Только через несколько дней в центральной
прессе появилась обо мне статья. И написано было в ней о неприятии широчайшими
кругами крестьянства советской власти, доходящее до того, что советскую власть
не принимали не только сознательные, настоящие крестьяне - хозяева, но антикрестьянская направленность политики советской власти пусть и не
осознавалась, но инстинктивно ощущалась в том числе и самыми отсталыми крестьянскими
массами,
которые не могли выразить отрицание советской власти в словах, потому что и не
осознавали этого, и не знали, что они отрицают советскую власть, но верный
крестьянский инстинкт заставлял их бессознательно выступать против
советской власти. Так, в селе Коростылёвка Михаил Семенович, будучи
еще совсем юношей, почти подростком, пусть бессознательно, пусть не понимая
этого, поднял знамя борьбы против советской власти, используя для этой
цели подручные средства. Он не осознавал, что он борется, и в его
бессознательности заключалась его беда, ибо если бы сознание было привнесено в
его инстинкт, то есть если бы инстинкт крестьянина был им осознан, то
советская власть уже давным-давно рухнула бы и Великая Россия уже
давным-давно была бы капиталистической.
И только благодаря величайшим гениям русского народа в лице гениального
теоретика Егора Тимуровича Гайдара, гениального практика Анатолия
Борисовича Чубайса и
великого освободителя русских от гнёта большевизма Бориса Николаевича
Ельцина Россия, наконец, воспряла и стала в один ряд с передовыми цивилизованными
странами мира.
Но всё это стало возможно благодаря в том числе и не в
последнюю очередь тем неизвестным, невидимым миллионам героев, которые
всеми находящимися в их распоряжении средствами подтачивали, разрушали советскую
власть снизу. Да, они страдали. Да, их арестовывали. Да, они добывали золото в
лагерях Колымы, работали на строительстве каналов, на лесоповалах. И многие их
них не выжили, многие из них погибли. Но их жертвы не пропали зря. И если бы они
сегодня поднялись из лагерных могил и увидели сегодняшнюю Русь, они сказали бы:
да, наши усилия не пропали даром. Солнце свободы индивидуализма воссияло! И,
умиротворенные увиденным, их души обрели бы покой и вознеслись долу, и обрели ласку
Господа. Я прочитал статью, и подумал: так вот,
оказывается, какой я! Оказывается, я - борец за свободу. Оказывается, и я имею
значение в природе, и значение моё - плюс.

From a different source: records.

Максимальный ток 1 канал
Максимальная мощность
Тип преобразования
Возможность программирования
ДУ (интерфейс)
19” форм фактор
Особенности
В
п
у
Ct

Сами понимаете, номер газеты распространился по деревне. И что вы с ними сделаете? - смеются. Но я на них не обижаюсь. Бессознательная темнота, и некому им это объяснить. Вот мне объяснили, и я горд, потому что
вижу, что имею какое-никакое, но всё же историческое значение в освобождении России.
А ведь если бы мне не объяснили, я бы и представления не имел об этом, а
продолжал бы жить совершенно так, как бы природное существо и больше ничего.